In this issue of The Lancet Infectious Diseases, we report two independent cases of potential mpox (formerly know as monkeypox) reinfection. Two men had PCR-confirmed mpox with typical signs and symptoms. Following resolution, both men had negative PCR tests. After a symptom free interval of 1 and 4 months and condomless sex, one developed proctitis and the other a typical lesion with genital involvement. On further investigation, they tested positive for monkeypox virus again. Unfortunately, it was impossible sequence virus from the second episodes to determine whether the virus was identical (indicating relapse) or different (indicating reinfection) from the first episode. Potentially, PCR could also have picked up lingering virus from the sexual exposure that had not caused infection, although several swabs were positive, making this less likely. Uncertainty remains whether these cases represent true reinfection, relapse or viral remnants.
This conundrum illustrates the challenge of evidence gathering and reporting during outbreaks. On the one hand, evidence often is incomplete, uncertain and/or anecdotal; on the other hand, there is an urgent need for data to inform care, outbreak investigations, and public health interventions. We have seen this repeatedly, for example, with mpox, COVID-19, and avian influenza. It is unlikely that we can fundamentally overcome the challenge between uncertain initial data and the need for evidence to guide outbreak responses. Hence, we must carefully consider the uncertainty of the data we have and communicate the data, limitations and unanswered questions in an understandable and timely manner. Furthermore, we should have the humility and openness to say ‘we don't know yet’. and if contradictory data comes to light admit to being wrong. In fact, uncertainty and revising our conclusions based on emerging evidence is part of the scientific process and expected.
As an aside, we often are asked whether we lower the publication bar for outbreak submissions to the journal.

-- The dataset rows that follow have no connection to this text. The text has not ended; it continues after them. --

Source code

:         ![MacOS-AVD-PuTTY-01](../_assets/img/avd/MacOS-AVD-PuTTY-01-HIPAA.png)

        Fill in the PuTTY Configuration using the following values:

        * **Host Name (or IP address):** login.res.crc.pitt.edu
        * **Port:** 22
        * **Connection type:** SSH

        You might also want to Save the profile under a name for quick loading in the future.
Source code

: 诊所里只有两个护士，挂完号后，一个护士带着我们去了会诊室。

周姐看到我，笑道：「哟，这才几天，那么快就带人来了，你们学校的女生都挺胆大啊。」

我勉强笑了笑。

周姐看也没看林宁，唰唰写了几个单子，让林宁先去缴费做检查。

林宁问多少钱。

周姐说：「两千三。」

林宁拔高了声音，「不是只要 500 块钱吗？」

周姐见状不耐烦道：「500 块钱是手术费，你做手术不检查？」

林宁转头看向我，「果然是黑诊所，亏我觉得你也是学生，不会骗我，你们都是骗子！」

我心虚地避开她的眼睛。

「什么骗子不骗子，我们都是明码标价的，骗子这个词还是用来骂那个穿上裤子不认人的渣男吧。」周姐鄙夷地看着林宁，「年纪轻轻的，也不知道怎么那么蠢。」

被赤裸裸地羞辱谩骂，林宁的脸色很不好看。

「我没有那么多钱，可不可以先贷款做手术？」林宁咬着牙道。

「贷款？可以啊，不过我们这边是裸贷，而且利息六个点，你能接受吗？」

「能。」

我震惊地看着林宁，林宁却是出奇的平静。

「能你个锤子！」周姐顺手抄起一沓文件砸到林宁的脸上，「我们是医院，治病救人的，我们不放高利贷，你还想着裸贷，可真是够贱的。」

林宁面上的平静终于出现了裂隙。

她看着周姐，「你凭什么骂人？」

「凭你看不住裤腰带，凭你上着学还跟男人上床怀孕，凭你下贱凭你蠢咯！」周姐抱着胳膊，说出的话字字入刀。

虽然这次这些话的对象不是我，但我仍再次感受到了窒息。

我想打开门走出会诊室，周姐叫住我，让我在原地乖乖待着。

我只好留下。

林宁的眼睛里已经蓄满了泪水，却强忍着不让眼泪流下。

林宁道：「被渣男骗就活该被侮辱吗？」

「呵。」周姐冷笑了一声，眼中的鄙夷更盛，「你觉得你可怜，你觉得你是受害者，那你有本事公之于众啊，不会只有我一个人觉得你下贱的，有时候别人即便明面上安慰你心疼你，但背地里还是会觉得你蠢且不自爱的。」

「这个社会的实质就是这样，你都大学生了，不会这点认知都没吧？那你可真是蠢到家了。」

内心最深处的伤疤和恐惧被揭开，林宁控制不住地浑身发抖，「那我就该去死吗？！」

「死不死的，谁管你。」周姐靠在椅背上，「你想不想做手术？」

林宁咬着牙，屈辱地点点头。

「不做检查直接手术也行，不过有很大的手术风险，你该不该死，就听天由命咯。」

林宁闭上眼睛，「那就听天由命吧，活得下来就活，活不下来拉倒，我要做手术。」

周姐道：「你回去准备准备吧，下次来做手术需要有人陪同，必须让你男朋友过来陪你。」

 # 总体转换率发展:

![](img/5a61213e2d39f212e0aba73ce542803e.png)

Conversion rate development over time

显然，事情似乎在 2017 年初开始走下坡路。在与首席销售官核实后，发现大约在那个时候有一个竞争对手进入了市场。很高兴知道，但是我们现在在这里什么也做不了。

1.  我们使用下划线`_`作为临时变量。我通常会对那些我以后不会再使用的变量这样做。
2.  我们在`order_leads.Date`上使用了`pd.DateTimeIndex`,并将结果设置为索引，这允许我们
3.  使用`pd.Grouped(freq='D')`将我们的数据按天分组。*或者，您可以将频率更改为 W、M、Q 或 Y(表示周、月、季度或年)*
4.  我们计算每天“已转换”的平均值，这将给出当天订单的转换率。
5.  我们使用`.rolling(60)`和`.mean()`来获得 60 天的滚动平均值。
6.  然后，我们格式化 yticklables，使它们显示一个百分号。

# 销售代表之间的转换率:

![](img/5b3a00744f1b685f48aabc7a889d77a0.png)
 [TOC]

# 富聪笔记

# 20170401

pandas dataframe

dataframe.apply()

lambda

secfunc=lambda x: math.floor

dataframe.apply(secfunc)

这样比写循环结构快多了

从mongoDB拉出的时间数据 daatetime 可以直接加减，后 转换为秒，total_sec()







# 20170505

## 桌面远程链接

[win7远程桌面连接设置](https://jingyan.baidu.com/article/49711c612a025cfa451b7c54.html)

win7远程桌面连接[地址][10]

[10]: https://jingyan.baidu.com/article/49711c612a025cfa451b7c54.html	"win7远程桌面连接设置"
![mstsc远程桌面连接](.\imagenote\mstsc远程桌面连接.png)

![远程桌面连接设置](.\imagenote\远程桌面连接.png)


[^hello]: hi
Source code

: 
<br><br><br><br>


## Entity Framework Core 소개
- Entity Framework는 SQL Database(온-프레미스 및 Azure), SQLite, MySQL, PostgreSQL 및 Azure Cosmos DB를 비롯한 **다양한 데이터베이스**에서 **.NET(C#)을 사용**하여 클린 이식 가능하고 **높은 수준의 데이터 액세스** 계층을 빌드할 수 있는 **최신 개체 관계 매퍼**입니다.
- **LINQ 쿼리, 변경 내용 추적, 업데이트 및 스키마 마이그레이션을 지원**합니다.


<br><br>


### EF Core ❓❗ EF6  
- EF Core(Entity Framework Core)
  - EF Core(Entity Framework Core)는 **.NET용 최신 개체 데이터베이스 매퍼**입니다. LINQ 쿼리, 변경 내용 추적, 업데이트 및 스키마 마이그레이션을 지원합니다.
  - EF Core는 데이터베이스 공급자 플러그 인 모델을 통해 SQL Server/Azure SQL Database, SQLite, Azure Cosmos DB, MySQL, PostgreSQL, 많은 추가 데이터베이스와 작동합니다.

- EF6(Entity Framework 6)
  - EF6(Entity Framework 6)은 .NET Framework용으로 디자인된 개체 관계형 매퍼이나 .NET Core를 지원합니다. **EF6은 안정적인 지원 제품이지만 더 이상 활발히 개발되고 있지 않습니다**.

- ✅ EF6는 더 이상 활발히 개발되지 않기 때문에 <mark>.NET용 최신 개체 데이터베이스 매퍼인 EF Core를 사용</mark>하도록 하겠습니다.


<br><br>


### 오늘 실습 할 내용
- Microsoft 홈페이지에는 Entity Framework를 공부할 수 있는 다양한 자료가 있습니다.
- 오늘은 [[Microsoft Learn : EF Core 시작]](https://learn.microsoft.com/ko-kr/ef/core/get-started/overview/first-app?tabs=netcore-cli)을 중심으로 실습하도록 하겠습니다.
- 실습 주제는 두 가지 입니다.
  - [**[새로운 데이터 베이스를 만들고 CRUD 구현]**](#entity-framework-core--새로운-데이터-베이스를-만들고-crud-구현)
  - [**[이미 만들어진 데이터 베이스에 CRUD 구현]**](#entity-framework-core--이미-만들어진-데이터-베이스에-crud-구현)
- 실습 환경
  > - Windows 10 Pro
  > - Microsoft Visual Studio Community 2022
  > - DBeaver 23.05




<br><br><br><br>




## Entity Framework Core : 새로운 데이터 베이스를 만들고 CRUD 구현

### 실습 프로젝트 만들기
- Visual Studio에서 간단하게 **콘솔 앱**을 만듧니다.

Simply looking at the number of patients, methods, and amount of data, one could easily think that there is a lower bar for outbreak papers published in many journals and, while this might be true on such technical grounds, the ‘bar’ for information is the same across papers. A large part of the decision to publish a paper in our journal relies on how it informs either clinical practice or policy, and single cases are often very informative during early outbreaks.
Nuanced communication of early evidence is particularly important in today's world where outbreaks are often news, both in traditional news media and on social media. Case data are immediately discussed, not only by researchers, but also by journalists and the public, and this can result in misinformation or misinterpretation. In this context, medical professionals, researchers and journals have a key role in providing clear and relevant information (no or delayed information allows misinformation to fill this gap). Furthermore, ‘prebunking’, ie explicitly stating what the evidence shows and does not show, is essential. In our case, the report of of potential mpox reinfection does not mean that everyone who has recovered from mpox will get reinfected. We don't know yet whether these cases were true reinfection and if they were, how high the risk of reinfection would be.
Nevertheless, these two cases (and another case reported elsewhere) suggest that patients, healthcare providers and researchers need to be vigilant and continue testing recovered people who present with signs and symptoms suggestive of mpox. Furthermore, we urge collecting samples for virus isolation and sequencing, so that reinfection can be distinguished from relapse. Finally, any suspected or confirmed reinfection should be notified to public health bodies and feed into vaccination policies.
This is emerging evidence and we do not quite know what to make of it. Should everyone who has recovered from mpox be scared? No, please don't panic but stay alert. These are isolated cases, where the second episode of PCR positivity presented with milder and shorter disease. So far, the ultimate proof of reinfection through sequencing is missing and PCR values indicate that there was less viral DNA present in these second episodes than during the first infection. In this situation, vigilance is prudent and if the evidence changes, we should be ready to act.